Le porte-parole a rappelé le rôle éminent de l’ancien président Jimmy Carter pour conclure la paix entre Israël et l’Egypte en 1978, aboutissant aux accords de Camp David. « Le président Moubarak a dit au président Obama », a-t-il dit, « que si (le président égyptien) Sadate et (le premier ministre israélien) Menahem Begin avaient été laissés seuls à Camp David, ils n’auraient jamais atteint un accord de paix ». « Cette fois encore, les deux parties ne doivent pas être laissées seules, autrement il y aura de grands obstacles », a-t-il poursuivi.
Des tentatives de réconciliation qui se suivent, l’une après l’autre, afin de parvenir à un résultat positif qui pourra aider les Palestiniens.
Pour Okacha, il est normal qu’avec toutes les tentatives de négociations qui ont échoué, l’opinion publique éprouve un certain pessimisme et une sorte de perte de confiance. « Les gens s’ennuient puisque les rencontres ne réalisent pas grand-chose, c’est justement d’ici que les accusations viennent se jeter sur les épaules de l’Egypte qui joue le rôle de médiation dans cette affaire. Puisque les négociations ne mènent à rien c’est que l’Egypte a échoué », explique le politologue.

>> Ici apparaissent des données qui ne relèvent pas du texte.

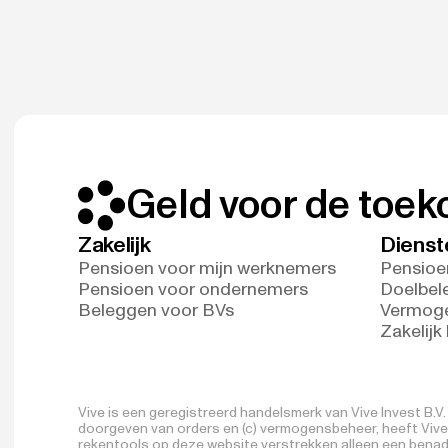
Geld voor de toe
Zakelijk
Dienst
Pensioen voor mijn werknemers
Pensioe
Pensioen voor ondernemers
Doelbel
Beleggen voor BVs
Vermog
Zakelijk
Vive is een geregistreerd handelsmerk van Vive Invest B.
doorgeven van orders en (c) vermogensbeheer, heeft Vive I
rekentools op deze website verstrekken alleen een benade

L’Egypte est tout à fait consciente qu’elle ne possède pas de baguette magique pour résoudre les problèmes. Cependant, elle possède une volonté sérieuse d’instaurer la paix dans la région. L’essentiel est que toutes les parties soient prêtes à accepter une paix réelle. Un grand effort se présente dans cette reprise de négociations directes. Jusque-là, un programme de négociation a été établi. La prochaine rencontre entre les deux hommes doit se tenir les 14 et 15 septembre à Charm Al-Cheikh en Egypte. Ils doivent ensuite se retrouver tous les 15 jours. Cela dit, toute la présence égyptienne tout au long de l’itinéraire des négociations israélo-palestiniennes ne fait que confirmer une nouvelle fois que le rôle égyptien ne peut en aucun cas être considéré comme un simple rôle intermédiaire. Le rôle égyptien est principal et indispensable.